Major-General Sir William Salmond, (25 August 1840 – 8 November 1932) was a British Army officer.

==Military career==
Grandson of Major General James Hanson Salmond, Military Secretary to the East India Company and author of The Mysore War, William Salmond was born the son of Lieutenant Colonel James Salmond (1805–1880) and Emma Isabella Coke (d. 1886), daughter of D'Ewes Coke (1774–1856) and Harriet Wright. He studied at the Royal Military Academy, Woolwich, and was commissioned into the Royal Engineers in October 1857.

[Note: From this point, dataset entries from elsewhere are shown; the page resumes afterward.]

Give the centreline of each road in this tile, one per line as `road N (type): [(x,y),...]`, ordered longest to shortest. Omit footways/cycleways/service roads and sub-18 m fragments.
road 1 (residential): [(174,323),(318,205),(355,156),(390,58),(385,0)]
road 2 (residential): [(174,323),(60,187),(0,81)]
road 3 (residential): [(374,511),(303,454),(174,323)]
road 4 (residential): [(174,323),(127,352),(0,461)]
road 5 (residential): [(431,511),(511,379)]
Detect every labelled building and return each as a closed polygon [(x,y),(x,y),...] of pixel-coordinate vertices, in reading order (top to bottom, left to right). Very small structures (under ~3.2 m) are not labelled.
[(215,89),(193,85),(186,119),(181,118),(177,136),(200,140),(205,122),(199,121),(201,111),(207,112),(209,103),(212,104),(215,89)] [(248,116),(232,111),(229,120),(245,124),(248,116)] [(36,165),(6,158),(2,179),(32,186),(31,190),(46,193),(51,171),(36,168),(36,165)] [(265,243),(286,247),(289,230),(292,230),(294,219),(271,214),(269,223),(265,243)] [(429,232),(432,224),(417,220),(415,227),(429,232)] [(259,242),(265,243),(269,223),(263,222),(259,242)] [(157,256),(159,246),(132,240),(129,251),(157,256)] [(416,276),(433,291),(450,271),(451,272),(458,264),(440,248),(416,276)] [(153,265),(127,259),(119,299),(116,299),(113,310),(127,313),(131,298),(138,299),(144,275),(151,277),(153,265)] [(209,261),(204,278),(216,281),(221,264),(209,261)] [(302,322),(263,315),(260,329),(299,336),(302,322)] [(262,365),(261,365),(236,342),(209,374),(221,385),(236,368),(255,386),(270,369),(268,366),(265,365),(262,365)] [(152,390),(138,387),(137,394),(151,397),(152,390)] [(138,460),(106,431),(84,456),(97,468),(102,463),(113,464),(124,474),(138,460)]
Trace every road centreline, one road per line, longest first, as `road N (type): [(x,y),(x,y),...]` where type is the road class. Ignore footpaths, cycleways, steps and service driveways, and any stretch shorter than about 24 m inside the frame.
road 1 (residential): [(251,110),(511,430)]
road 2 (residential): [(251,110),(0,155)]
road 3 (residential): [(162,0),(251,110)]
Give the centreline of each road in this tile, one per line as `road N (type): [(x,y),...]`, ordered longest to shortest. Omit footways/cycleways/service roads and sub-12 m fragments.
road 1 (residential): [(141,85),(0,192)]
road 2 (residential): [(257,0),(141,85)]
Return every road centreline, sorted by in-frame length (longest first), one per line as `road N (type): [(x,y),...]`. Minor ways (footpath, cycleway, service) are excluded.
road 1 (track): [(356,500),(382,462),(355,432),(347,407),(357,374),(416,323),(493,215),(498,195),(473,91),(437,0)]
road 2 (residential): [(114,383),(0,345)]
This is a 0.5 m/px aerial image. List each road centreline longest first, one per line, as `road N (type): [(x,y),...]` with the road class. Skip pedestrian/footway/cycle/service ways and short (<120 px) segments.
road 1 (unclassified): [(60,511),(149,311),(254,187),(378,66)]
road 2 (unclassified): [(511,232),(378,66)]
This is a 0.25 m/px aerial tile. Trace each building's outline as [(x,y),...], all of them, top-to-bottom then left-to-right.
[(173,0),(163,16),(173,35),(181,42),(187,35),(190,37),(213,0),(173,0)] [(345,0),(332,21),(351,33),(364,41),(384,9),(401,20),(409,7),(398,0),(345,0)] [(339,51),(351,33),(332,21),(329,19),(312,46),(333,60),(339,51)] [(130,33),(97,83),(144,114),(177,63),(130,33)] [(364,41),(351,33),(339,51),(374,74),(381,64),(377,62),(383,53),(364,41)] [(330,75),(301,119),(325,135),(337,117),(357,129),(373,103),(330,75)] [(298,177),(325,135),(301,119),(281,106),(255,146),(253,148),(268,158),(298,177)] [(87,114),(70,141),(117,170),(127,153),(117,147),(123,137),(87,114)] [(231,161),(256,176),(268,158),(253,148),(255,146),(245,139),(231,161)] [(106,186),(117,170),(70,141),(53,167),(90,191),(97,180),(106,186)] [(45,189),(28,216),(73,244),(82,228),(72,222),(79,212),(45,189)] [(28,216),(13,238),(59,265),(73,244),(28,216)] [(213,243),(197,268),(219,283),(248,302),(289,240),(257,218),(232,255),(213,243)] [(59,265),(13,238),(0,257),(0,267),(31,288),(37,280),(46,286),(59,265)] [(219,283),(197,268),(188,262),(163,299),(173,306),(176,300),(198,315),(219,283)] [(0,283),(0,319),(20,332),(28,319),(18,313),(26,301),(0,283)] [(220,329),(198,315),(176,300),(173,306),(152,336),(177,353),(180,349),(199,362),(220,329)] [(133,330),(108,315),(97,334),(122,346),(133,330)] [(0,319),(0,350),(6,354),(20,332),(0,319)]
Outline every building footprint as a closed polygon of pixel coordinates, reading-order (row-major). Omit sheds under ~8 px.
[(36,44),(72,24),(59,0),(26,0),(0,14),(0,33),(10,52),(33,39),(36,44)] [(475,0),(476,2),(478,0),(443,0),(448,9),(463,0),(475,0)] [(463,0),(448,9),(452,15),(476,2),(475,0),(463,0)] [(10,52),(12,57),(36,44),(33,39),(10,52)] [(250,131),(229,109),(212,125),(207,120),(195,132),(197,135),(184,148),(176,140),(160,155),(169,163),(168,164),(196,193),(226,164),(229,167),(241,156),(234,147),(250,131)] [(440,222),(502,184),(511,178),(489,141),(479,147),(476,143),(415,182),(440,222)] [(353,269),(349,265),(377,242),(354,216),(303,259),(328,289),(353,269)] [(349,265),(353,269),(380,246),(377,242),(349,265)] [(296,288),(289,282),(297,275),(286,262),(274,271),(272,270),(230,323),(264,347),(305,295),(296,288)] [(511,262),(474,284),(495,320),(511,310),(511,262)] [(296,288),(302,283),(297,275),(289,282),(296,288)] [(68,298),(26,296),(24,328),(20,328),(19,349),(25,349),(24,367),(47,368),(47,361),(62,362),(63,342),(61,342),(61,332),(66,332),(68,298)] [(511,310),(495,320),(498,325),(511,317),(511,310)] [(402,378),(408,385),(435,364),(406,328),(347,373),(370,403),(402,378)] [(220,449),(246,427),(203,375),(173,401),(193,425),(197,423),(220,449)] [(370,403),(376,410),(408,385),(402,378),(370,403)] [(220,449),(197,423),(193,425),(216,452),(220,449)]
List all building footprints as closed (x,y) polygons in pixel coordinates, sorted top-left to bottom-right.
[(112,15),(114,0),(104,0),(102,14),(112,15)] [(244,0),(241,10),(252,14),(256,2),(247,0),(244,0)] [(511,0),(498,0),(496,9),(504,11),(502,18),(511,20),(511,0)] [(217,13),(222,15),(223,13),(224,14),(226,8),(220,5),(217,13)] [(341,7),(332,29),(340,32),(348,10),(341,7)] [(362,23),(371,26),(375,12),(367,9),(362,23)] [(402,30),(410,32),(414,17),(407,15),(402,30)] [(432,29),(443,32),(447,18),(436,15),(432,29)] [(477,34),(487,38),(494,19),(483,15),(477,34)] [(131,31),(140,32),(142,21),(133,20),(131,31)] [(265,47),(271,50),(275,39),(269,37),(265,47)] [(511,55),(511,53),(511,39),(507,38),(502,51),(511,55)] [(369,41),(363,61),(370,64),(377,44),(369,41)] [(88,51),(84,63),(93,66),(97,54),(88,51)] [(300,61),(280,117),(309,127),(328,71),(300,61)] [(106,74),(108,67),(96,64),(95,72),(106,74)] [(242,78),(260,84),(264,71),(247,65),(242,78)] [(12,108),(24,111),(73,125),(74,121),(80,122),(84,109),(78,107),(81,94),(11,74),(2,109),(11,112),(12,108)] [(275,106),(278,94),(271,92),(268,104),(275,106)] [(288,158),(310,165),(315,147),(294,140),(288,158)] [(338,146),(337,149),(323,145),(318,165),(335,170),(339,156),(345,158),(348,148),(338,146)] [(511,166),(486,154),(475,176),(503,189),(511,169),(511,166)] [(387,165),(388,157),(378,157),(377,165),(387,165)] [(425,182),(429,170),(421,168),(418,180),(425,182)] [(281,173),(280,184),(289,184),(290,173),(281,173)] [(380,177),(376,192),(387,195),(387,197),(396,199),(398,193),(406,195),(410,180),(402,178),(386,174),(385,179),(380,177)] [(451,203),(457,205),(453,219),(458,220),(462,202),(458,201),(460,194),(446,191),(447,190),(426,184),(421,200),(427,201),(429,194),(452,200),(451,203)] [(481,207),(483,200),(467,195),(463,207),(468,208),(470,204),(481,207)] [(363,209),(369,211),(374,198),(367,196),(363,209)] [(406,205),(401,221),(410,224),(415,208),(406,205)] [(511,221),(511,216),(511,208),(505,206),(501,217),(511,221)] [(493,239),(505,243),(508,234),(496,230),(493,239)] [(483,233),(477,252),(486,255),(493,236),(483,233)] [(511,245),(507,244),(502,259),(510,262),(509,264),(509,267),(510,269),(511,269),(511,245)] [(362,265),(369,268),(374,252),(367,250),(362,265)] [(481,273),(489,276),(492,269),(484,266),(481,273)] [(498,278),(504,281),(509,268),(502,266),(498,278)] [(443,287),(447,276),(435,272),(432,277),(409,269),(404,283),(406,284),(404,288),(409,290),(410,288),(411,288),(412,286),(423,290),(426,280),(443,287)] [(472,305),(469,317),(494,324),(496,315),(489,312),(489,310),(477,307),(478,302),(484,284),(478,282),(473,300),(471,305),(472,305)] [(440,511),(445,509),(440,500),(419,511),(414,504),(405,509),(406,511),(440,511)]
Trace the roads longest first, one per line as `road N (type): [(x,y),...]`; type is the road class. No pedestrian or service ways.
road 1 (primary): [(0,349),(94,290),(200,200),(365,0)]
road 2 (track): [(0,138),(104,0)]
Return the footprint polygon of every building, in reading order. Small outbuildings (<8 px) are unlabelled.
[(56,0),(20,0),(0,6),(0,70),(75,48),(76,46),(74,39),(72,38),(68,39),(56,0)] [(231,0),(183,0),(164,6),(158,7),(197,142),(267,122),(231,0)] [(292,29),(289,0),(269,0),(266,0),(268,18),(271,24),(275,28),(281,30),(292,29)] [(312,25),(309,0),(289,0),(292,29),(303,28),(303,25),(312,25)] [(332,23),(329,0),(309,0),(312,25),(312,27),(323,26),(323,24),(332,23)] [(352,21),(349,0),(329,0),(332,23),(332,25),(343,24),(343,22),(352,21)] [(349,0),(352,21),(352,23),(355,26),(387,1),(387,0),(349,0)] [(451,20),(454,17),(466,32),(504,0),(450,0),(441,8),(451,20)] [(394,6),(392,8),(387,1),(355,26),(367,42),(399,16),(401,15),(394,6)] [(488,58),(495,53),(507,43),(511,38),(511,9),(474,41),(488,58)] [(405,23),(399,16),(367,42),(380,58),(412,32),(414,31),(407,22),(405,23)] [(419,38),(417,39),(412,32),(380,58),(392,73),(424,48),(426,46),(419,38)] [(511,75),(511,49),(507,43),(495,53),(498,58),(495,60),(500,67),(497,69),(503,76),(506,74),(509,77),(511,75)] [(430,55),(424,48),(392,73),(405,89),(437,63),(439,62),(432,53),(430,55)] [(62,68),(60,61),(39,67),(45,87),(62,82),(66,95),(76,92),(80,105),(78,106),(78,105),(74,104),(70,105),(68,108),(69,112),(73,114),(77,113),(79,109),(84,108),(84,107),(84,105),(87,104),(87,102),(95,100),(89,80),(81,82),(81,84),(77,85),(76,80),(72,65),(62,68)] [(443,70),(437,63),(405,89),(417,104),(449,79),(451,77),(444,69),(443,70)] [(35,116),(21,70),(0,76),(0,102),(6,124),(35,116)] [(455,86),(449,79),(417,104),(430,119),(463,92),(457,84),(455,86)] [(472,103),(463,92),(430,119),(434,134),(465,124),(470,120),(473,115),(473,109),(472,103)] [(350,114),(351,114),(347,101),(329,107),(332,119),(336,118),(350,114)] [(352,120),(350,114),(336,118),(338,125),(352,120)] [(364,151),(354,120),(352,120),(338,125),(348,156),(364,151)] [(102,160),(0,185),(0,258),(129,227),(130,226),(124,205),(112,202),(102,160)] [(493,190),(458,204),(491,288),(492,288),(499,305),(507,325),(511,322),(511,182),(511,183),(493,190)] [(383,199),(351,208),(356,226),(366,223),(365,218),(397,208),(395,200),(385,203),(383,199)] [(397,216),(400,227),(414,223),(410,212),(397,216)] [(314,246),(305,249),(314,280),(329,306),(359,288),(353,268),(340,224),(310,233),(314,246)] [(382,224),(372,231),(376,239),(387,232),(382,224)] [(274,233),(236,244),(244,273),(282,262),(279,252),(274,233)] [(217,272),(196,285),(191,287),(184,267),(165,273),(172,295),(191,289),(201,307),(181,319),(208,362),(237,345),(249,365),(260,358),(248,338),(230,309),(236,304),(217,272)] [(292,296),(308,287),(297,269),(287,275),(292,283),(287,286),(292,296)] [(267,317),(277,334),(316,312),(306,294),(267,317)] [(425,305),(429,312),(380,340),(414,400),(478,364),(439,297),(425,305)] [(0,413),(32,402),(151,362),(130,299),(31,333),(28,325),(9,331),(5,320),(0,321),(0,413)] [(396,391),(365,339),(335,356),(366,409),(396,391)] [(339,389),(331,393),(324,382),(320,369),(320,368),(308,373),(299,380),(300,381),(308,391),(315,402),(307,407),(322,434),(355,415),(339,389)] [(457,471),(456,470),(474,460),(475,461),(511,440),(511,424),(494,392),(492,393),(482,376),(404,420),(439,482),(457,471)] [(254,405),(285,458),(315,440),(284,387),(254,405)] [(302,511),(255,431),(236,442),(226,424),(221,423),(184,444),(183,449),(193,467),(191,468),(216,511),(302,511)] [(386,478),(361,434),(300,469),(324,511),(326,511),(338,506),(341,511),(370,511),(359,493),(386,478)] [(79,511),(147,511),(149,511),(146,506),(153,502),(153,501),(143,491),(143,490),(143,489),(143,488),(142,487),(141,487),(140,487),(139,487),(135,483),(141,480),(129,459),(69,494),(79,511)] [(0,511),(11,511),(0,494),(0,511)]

Salmond was appointed an Instructor in Musketry in November 1872 and took part in the Anglo-Egyptian War in 1882, during which he was mentioned in despatches. He became Assistant Director of Works (Barracks) at the War Office in April 1883, Assistant Adjutant-General for the Royal Engineers in October 1884 and Assistant Quartermaster-General in April 1886. He went on to be Commander, Royal Engineers for the Home District in July 1890, Deputy Inspector-General of Fortifications at the War Office in May 1891 and finally Deputy Adjutant-General for the Royal Engineers in 1896. He continued in this role during the Second Boer War and stepped down as it ended in June 1902, retiring from the army on 25 August. In the October 1902 South African Honours list, he was promoted to a Knight Commander of the Order of the Bath (KCB), and he was invested with the insignia of the order by King Edward VII at Buckingham Palace on 18 December 1902.

Salmond died at his home at Whaddon House near Bruton in Somerset on 8 November 1932.

==Family==
In 1874 Salmond married Emma Mary Hoyle; they had two sons, Geoffrey and John, and a daughter, Maizie. His daughter Mary Gwendoline was an artist.